**GOAL OF THE EXERCISE**
Below are the records; collect from them each line containing the string "does".

**DATA RECORDS**
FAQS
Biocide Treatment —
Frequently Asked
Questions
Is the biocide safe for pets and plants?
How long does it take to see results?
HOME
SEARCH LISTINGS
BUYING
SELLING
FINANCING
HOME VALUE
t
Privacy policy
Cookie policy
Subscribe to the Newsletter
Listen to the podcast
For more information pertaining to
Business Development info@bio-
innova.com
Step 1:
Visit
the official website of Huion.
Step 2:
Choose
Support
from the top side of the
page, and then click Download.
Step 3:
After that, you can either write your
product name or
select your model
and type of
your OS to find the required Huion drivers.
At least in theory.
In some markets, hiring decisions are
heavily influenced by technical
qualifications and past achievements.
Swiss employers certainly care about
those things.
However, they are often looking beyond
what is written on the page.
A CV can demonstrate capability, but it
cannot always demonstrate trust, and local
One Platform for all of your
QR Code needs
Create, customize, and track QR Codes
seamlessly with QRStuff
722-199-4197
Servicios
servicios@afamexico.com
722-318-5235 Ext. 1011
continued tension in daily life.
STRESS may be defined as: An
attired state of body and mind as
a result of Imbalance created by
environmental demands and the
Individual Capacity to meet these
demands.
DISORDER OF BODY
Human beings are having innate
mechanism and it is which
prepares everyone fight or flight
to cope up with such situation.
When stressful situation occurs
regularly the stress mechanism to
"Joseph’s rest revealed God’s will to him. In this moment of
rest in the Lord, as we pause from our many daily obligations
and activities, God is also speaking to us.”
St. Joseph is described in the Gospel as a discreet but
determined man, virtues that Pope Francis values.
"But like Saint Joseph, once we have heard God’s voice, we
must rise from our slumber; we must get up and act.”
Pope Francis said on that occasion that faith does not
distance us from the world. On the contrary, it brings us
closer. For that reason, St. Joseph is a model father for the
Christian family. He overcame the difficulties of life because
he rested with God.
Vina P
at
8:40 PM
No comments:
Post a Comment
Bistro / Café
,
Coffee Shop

**ANSWER BOX**
How long does it take to see results?
Pope Francis said on that occasion that faith does not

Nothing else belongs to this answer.